▶ _What you are asked to do_: Return all the records below line for line, word for word, but leave out the pictures.

[Some records]
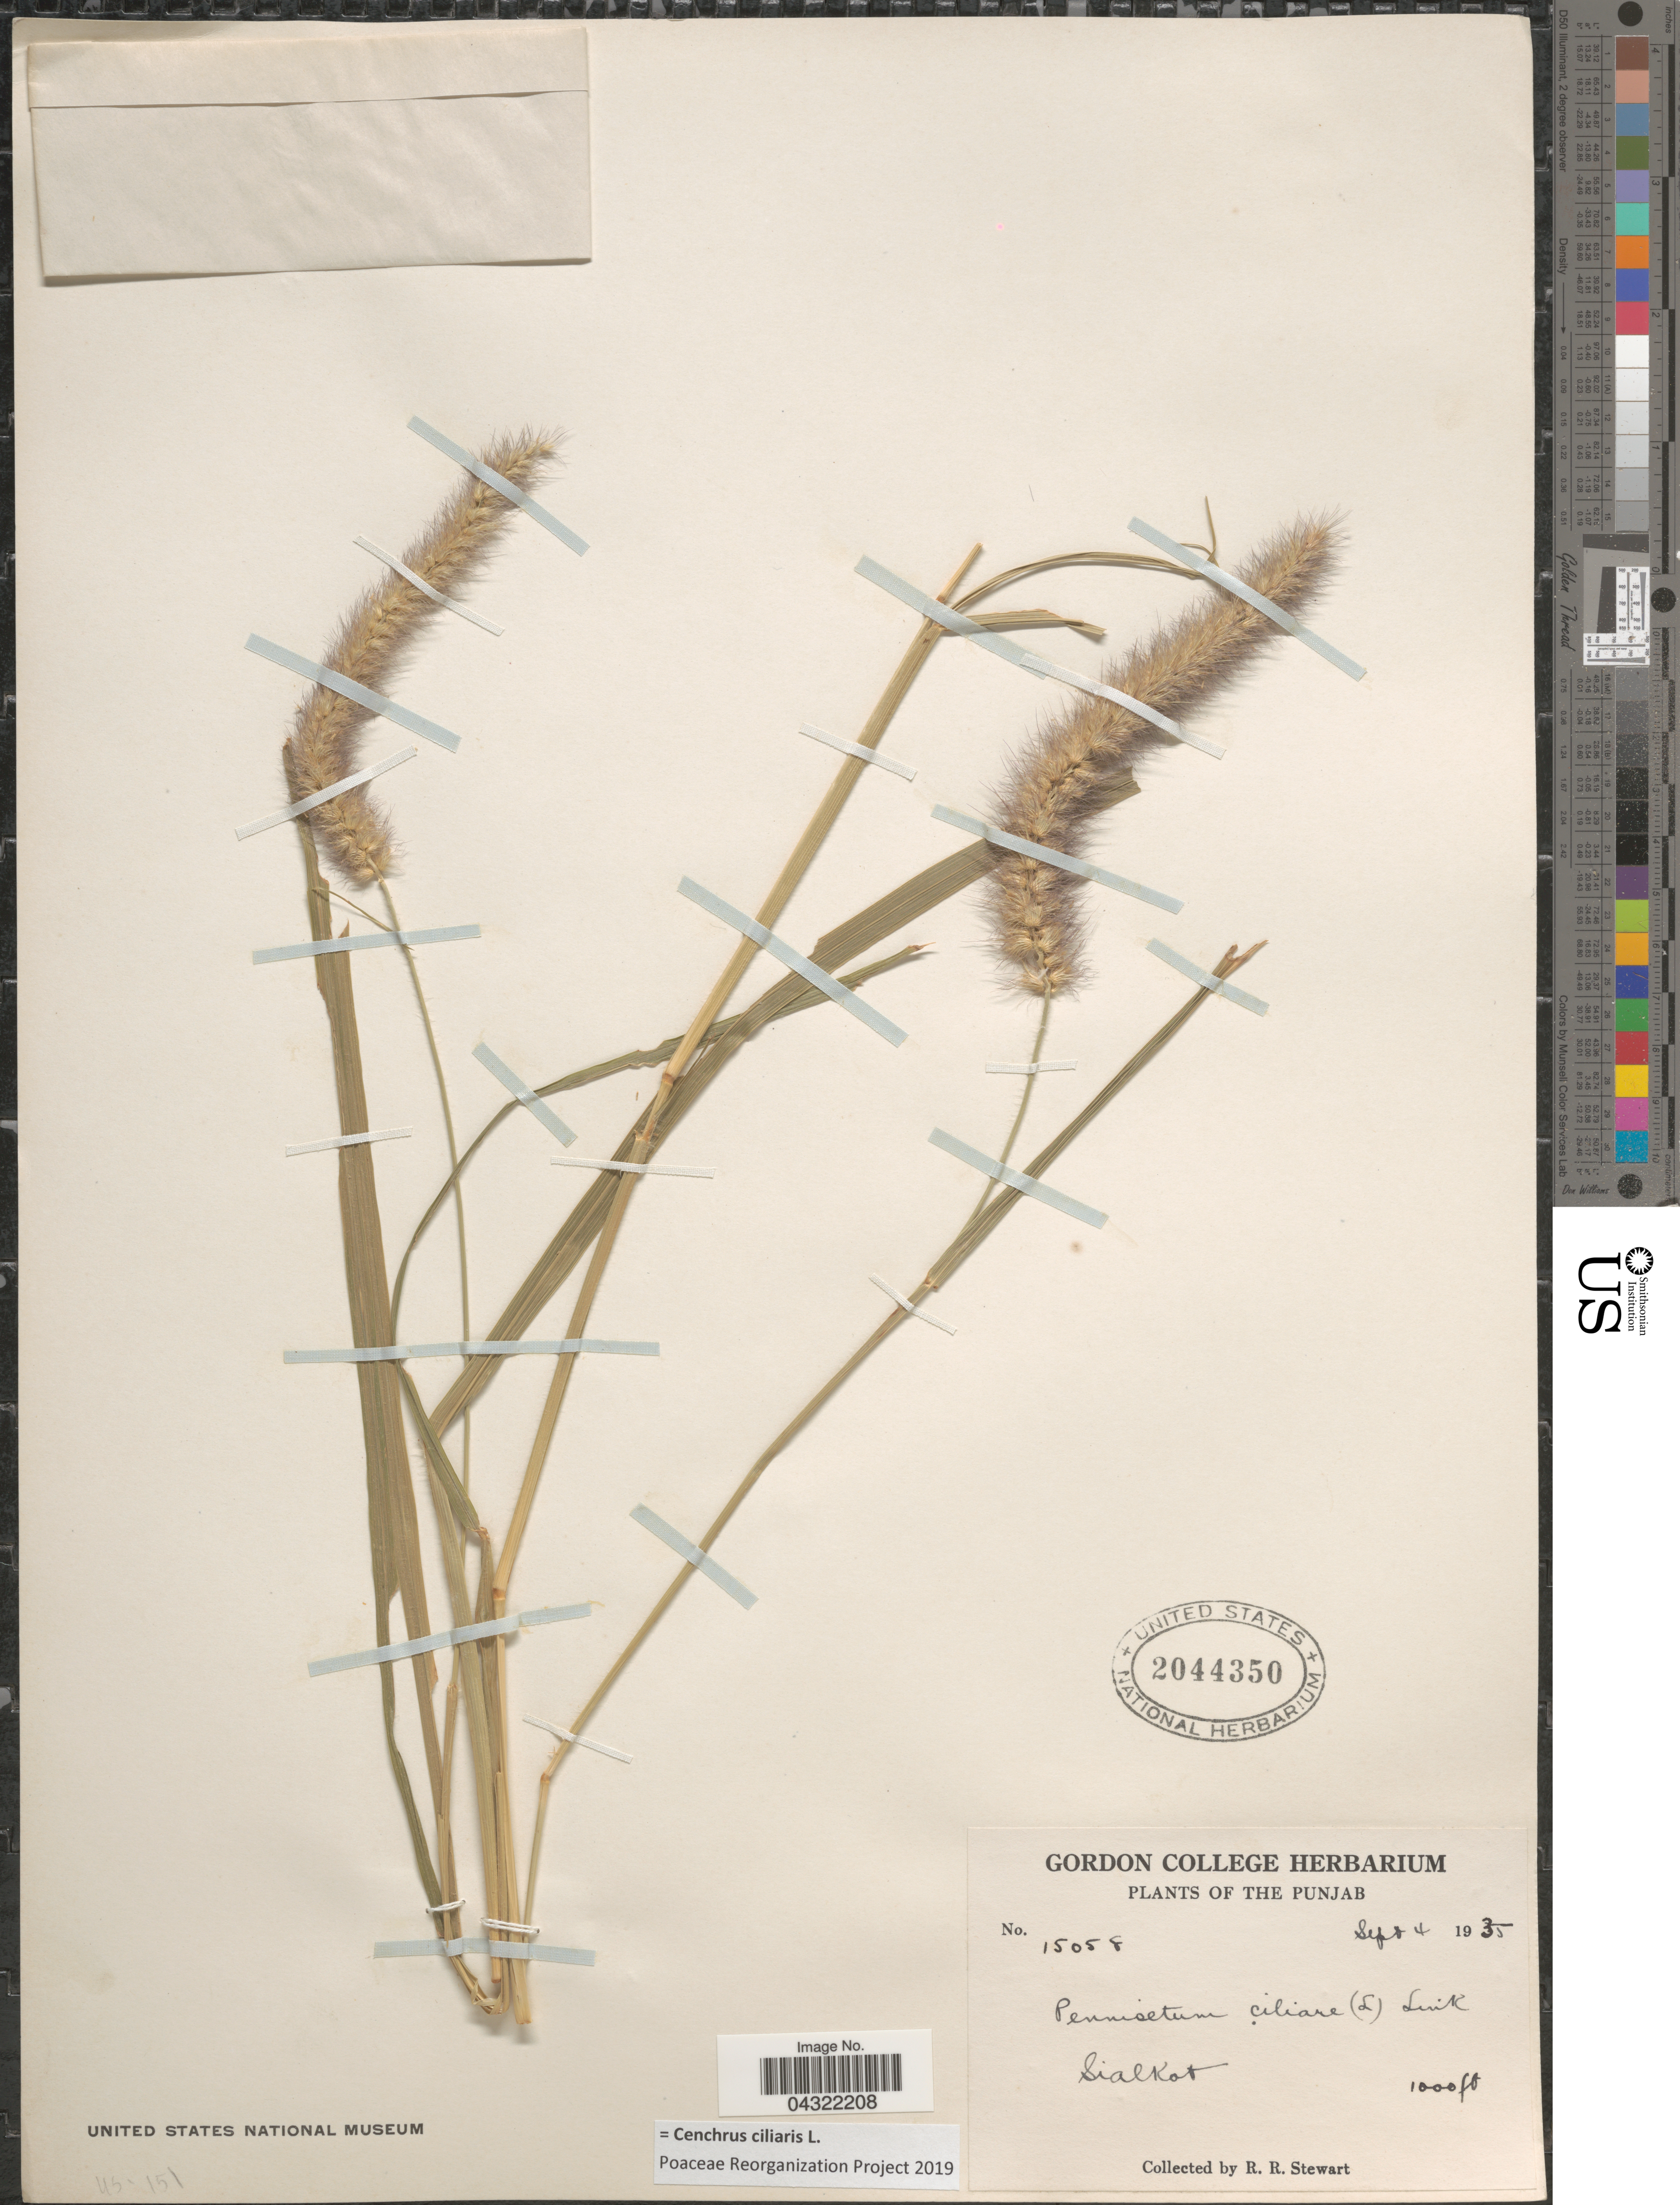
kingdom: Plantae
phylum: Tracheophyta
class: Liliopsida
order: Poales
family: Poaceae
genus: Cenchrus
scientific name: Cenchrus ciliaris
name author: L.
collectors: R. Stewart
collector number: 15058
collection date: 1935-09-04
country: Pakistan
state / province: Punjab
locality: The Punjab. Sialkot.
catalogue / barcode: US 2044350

▶ _Response to the task_:
kingdom: Plantae
phylum: Tracheophyta
class: Liliopsida
order: Poales
family: Poaceae
genus: Cenchrus
scientific name: Cenchrus ciliaris
name author: L.
collectors: R. Stewart
collector number: 15058
collection date: 1935-09-04
country: Pakistan
state / province: Punjab
locality: The Punjab. Sialkot.
catalogue / barcode: US 2044350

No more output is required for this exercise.